While I agree that they are not too fragile, the Vf is rather high. 3.7V @ 1.5A whereas the XPG is somewhere about 3.3V for that. So you get less time with maximum output.

Do people really burn these things at 1.5A for more than a few minutes at a time?

On longer burns, I mostly use it on medium which is around 500mA, and at that current, the higher Vf doesn't seem to matter. By the time I see any noticeable dimming, the low voltage protection on the driver kicks in just a couple minutes later.

I have a question. Has the 3.7A @ 1.5A figure been independently verified by anyone? Or is it just a figure taken from the datasheet?

If I found a matching driver I would drive 3 of them at 1.5A each. O.o

I dont know where you live.. but where I live its like that: if I need light, 100lm wont get me anywhere. :D

But honestly.. its not always a need.. its a want. When I'm outside with my lights, I usually use them on max unless the moon is pretty.

Its taken from here:

Thanks for the link.

Regarding my other question, I wasn't asking whether people need 1.5A/300+ lumens for extended periods in general, because obviously a lot of people indeed have such a need. But I was asking specifically whether people burn the Nichia at 1.5A for extended periods. It just seems to me that the Nichia really isn't suited for that purpose, and that people who need a high-output/long-run LED may be barking up the wrong tree.

People would, if it would. ;) And it is built for that actually. At just 1.5A you are having an easy game of keeping it cool. No problem there. But it will usually drop below that after <30min.

I think the intended industrial application for these things was to be run at 350 to 700 mA for hours/days/years at a time.

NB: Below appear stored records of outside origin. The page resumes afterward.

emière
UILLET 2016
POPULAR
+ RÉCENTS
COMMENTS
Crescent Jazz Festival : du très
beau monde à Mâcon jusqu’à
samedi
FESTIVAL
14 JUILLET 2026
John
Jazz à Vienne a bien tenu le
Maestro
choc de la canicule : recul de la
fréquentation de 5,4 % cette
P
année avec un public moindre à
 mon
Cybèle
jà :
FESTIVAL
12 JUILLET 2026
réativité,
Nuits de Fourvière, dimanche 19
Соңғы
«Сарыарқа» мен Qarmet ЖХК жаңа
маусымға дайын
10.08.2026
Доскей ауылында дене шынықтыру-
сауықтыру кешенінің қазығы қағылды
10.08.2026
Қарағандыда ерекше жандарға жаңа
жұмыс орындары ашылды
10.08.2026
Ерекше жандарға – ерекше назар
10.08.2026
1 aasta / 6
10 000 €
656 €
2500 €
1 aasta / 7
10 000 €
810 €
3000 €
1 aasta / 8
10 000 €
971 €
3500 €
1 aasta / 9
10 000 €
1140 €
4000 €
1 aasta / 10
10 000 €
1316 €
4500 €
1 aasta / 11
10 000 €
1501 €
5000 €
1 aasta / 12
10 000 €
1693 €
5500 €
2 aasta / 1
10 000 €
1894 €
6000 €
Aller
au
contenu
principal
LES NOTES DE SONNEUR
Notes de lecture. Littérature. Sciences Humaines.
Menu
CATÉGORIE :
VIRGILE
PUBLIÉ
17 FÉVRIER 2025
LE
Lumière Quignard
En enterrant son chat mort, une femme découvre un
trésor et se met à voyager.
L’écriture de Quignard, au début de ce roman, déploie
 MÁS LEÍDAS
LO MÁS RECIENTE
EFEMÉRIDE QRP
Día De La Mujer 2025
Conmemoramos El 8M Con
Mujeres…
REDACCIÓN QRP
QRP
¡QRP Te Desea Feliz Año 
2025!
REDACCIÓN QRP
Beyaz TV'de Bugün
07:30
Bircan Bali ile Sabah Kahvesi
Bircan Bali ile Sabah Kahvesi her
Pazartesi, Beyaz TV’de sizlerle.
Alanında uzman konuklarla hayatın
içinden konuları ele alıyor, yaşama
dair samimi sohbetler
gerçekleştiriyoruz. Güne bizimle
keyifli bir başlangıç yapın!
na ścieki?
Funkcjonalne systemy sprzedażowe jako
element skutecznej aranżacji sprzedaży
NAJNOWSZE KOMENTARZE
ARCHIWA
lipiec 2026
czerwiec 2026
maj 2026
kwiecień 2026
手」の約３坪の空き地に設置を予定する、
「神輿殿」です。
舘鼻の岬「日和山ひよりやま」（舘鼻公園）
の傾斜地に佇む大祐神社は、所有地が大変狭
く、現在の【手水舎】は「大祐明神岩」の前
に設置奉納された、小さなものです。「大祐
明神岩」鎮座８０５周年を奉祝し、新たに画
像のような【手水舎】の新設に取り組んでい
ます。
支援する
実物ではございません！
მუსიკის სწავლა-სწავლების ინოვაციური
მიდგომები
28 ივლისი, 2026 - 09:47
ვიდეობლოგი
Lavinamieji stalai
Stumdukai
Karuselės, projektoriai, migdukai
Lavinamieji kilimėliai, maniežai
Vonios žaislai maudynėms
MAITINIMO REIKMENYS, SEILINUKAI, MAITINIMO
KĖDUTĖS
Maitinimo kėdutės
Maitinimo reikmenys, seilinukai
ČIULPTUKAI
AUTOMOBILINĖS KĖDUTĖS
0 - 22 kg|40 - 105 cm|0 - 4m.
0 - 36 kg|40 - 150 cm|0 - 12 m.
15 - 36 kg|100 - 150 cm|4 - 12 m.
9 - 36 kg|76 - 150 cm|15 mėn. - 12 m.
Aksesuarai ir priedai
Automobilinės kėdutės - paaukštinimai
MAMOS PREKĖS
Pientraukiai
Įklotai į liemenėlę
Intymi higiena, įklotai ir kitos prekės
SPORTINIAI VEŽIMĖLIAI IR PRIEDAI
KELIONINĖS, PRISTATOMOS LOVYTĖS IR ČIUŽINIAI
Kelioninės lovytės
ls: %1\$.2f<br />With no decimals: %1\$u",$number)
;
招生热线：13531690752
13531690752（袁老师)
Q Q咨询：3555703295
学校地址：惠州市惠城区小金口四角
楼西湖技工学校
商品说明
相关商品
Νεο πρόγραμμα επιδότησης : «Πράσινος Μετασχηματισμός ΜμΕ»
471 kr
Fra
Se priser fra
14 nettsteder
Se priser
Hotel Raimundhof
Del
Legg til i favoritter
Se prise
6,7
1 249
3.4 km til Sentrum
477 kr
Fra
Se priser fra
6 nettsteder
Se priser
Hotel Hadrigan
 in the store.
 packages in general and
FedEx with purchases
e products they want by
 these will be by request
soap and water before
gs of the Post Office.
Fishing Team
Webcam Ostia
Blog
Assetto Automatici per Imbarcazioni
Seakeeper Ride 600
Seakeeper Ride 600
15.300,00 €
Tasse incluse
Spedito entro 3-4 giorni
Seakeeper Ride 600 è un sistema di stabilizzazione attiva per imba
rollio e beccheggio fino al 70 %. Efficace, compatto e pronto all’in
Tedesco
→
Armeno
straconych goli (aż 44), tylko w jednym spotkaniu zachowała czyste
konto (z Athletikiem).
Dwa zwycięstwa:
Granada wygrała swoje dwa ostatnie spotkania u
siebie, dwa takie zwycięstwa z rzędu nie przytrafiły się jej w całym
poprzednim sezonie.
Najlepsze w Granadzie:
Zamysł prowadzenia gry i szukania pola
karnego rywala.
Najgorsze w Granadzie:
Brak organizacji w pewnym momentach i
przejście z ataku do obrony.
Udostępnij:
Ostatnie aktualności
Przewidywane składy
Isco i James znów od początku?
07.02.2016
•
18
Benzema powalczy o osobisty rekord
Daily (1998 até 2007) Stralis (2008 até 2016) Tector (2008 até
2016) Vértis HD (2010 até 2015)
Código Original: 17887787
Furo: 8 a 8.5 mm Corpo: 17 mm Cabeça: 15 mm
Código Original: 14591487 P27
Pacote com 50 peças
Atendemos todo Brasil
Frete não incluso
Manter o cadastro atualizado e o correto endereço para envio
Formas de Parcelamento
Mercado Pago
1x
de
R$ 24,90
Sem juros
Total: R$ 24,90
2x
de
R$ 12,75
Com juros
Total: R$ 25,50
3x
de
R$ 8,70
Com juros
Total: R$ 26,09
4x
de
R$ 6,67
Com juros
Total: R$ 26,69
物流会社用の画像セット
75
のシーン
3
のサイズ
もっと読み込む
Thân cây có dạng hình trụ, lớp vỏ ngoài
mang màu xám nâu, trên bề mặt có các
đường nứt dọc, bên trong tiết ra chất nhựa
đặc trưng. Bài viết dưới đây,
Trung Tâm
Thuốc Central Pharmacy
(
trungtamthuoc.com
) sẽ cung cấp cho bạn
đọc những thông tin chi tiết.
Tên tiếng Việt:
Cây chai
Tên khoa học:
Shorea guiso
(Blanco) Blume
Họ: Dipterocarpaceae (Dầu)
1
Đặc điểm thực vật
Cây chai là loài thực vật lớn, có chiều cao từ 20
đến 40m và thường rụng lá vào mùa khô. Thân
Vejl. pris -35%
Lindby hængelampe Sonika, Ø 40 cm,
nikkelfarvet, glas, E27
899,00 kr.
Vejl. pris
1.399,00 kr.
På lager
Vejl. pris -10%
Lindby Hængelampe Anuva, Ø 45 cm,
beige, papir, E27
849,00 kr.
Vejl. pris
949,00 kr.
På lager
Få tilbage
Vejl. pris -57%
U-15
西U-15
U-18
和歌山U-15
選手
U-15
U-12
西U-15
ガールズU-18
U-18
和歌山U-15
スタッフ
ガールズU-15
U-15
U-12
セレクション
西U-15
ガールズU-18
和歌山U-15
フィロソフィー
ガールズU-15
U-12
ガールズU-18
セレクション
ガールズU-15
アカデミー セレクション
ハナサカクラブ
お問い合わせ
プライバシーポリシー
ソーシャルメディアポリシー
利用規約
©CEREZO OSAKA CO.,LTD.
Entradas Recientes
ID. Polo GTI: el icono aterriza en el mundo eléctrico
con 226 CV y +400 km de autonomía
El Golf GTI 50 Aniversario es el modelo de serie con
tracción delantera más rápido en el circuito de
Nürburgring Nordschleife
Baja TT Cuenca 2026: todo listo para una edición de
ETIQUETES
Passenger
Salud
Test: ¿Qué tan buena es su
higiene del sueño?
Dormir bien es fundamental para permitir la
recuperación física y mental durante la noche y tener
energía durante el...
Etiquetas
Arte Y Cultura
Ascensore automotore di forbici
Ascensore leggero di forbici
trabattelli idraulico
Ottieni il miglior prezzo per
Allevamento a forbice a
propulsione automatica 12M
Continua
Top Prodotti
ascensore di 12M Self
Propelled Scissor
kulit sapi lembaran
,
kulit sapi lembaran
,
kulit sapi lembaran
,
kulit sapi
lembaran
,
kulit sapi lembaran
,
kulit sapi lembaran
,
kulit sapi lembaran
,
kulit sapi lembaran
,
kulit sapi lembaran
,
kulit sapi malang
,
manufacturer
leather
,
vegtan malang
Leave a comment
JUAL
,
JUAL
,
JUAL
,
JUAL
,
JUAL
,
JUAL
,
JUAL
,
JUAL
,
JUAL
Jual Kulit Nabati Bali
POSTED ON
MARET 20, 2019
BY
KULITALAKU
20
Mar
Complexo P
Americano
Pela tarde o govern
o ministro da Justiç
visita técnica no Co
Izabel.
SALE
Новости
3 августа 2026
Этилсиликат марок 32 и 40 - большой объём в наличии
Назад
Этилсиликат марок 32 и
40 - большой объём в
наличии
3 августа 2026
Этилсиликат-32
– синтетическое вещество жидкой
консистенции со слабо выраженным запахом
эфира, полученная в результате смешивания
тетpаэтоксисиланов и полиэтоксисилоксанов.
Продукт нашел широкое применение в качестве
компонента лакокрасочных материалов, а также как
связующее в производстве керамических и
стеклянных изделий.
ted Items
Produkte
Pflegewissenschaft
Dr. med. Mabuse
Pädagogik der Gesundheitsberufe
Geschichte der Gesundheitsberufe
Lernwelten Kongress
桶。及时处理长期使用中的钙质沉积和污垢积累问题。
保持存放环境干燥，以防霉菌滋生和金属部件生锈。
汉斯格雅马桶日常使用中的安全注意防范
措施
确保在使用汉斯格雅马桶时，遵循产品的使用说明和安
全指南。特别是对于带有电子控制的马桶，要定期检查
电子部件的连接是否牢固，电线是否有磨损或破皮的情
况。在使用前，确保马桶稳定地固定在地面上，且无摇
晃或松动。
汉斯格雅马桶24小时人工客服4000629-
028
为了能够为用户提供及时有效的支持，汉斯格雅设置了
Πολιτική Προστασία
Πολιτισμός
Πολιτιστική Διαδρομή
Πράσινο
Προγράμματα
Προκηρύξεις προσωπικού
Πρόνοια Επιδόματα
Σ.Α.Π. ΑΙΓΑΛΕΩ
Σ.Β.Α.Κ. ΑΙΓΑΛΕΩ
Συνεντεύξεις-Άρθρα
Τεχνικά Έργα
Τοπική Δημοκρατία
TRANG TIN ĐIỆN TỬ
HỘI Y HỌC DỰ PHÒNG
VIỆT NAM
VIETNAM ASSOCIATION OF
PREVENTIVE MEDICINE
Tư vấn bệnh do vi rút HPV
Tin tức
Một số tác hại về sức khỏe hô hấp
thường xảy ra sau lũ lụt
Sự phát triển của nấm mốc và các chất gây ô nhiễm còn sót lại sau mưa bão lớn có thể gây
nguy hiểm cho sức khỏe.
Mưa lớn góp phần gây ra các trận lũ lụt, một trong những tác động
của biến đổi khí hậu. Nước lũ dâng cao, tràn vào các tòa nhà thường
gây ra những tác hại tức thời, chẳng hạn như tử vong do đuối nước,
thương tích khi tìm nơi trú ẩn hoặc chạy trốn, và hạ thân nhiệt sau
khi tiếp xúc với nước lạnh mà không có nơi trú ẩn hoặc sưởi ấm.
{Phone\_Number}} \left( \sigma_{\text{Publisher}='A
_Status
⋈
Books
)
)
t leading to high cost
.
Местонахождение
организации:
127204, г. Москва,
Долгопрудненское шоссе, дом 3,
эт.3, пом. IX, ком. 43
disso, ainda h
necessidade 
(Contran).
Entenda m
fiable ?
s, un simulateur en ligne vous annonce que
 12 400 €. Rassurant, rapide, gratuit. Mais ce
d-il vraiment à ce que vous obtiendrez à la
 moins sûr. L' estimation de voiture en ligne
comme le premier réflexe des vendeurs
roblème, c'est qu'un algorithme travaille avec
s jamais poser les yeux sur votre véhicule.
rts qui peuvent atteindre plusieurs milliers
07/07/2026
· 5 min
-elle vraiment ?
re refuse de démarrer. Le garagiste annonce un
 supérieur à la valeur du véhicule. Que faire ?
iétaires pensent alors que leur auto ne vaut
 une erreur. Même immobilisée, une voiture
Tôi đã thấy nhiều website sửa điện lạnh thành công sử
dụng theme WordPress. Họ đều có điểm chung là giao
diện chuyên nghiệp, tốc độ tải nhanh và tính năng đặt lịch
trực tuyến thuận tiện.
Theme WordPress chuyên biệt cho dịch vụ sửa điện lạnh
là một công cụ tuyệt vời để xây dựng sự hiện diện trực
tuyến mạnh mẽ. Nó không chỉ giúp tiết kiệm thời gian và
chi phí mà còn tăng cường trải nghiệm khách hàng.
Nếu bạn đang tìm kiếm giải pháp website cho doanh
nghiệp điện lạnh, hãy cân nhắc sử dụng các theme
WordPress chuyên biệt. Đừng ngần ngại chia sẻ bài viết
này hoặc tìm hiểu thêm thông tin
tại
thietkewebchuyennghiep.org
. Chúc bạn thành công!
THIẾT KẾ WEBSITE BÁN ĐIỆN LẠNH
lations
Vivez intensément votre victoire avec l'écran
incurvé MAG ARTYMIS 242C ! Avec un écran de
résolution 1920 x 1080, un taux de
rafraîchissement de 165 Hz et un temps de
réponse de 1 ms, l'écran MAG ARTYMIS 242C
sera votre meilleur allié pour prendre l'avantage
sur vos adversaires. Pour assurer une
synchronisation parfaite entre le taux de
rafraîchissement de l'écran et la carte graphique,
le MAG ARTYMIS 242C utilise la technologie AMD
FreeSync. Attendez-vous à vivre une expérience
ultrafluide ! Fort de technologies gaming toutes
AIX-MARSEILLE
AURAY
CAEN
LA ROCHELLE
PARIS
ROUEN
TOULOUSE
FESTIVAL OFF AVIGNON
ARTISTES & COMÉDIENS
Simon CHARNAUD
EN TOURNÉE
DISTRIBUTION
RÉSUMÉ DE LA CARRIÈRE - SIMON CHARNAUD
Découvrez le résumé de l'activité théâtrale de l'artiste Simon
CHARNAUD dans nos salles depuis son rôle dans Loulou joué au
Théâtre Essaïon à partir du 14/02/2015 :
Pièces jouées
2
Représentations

But I really doubt that it was intended to be run at 1.5A for that long.

My first beamshot.
This was taken with a Samsung point and shoot camera.
Left: OL Mini-Mag with Nichia 219
Right: OL Mini-Mag with XP-G2

Actually Nichia rates it at 1.5A max. Just like Cree rates the XPG. 350mA is just typical and they use it because the LEDs are very efficient at that drive level.

And if you look at the measurements over at CPF you will see that the stated CRI of 92 is achieved from 1.4A upwards.

750-1000mA with XM-L T6 is usable for me indoors.
From DS: Around 3.0V/1A, ~380lm.

From DS: XP-G2 R5, 2.95V/1A, ~330lm.

From DS: Nichia 219 B10, 3.5V/1A, ~210lm.
@3.8V/1.5A it’s ~290lm.


An idea, with a single 4.2V Lion, switch the output (PVM) when the voltage/amps is too high for the Nichia, when it gets fine just direct drive it. = high mode. Other modes just PVM it. Though with a fresh cell the Nichia might get a little abuse 0:)

Sure buck boost would be nice but there are none (1.5A) and none are compact (low profile).


A nichia tripple looks nice, but on the other hand I start thinking about XM-L triple.
Since it’s a triple I could use warm, neutral and cold emitter at once, control each separately to adjust output tint. Since cool will over power the warm.
Anybody ever made a balanced XM-L triple? Or is everybody just putting in 3 XM-Ls of the same tint?